LiveSynth is a program that allows you to generate a voice with AI using OpenAI's Whisper and the ElevenLabs API. By holding a key, you can record your voice, have it transcribed, and used to generate an AI voice from what you said. I use this to give myself an interesting voice in games. Windows is not and will not be supported lol.
- Linux
- PipeWire or PulseAudio
- CUDA
python whisper.py --key alt_r --voice 21m00Tcm4TlvDq8ikWAM --api-key <your xi-api-key>
The --key
option expects the name of an x11 keysym, those are listed here.

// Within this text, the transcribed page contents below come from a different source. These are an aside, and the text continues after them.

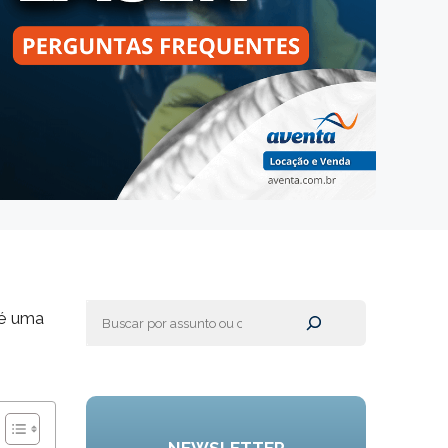
Pesquisar
 é uma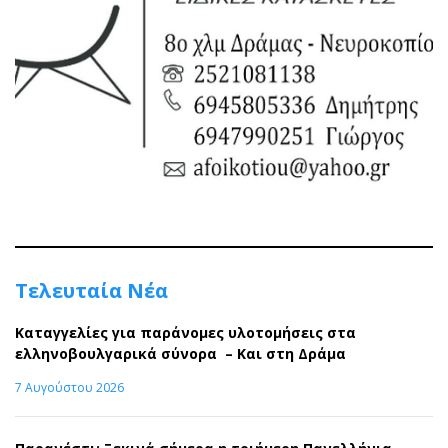
Τελευταία Νέα
Καταγγελίες για παράνομες υλοτομήσεις στα
ελληνοβουλγαρικά σύνορα – Και στη Δράμα
7 Αυγούστου 2026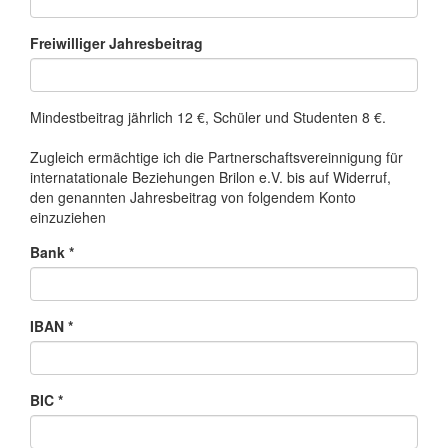
Freiwilliger Jahresbeitrag
Mindestbeitrag jährlich 12 €, Schüler und Studenten 8 €.
Zugleich ermächtige ich die Partnerschaftsvereinnigung für
internatationale Beziehungen Brilon e.V. bis auf Widerruf,
den genannten Jahresbeitrag von folgendem Konto
einzuziehen
Bank
*
IBAN
*
BIC
*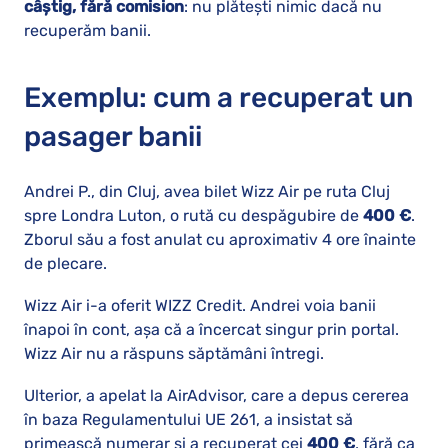
câștig, fără comision
: nu plătești nimic dacă nu
recuperăm banii.
Exemplu: cum a recuperat un
pasager banii
Andrei P., din Cluj, avea bilet Wizz Air pe ruta Cluj
spre Londra Luton, o rută cu despăgubire de
400 €
.
Zborul său a fost anulat cu aproximativ 4 ore înainte
de plecare.
Wizz Air i-a oferit WIZZ Credit. Andrei voia banii
înapoi în cont, așa că a încercat singur prin portal.
Wizz Air nu a răspuns săptămâni întregi.
Ulterior, a apelat la AirAdvisor, care a depus cererea
în baza Regulamentului UE 261, a insistat să
primească numerar și a recuperat cei
400 €
, fără ca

The default whisper model requires 5GB of vram. This can be changed with --model
or CPU transcription can be used with --cpu
. The available whisper models are documented here.
To output to a custom sink (useful for using as an input device) you can use the --output-sink
option which expects the name or serial of the sink.
--input-source
is also available to choose a specific input.
Creating a virtual sink (named LiveSynth) and source (named LiveSynthSource) can be done with a couple commands:
pactl load-module module-null-sink sink_name="LiveSynth" sink_properties=device.description="LiveSynth Sink"
pactl load-module module-remap-source master="LiveSynth.monitor" source_name="LiveSynthSource" source_properties=device.description="LiveSynth Source"
- Whisper uses a lot of VRAM (5GB for medium)
- The ElevenLabs API often takes a while to return a result. Hopefully open source AI voice will catch up soon because this sucks.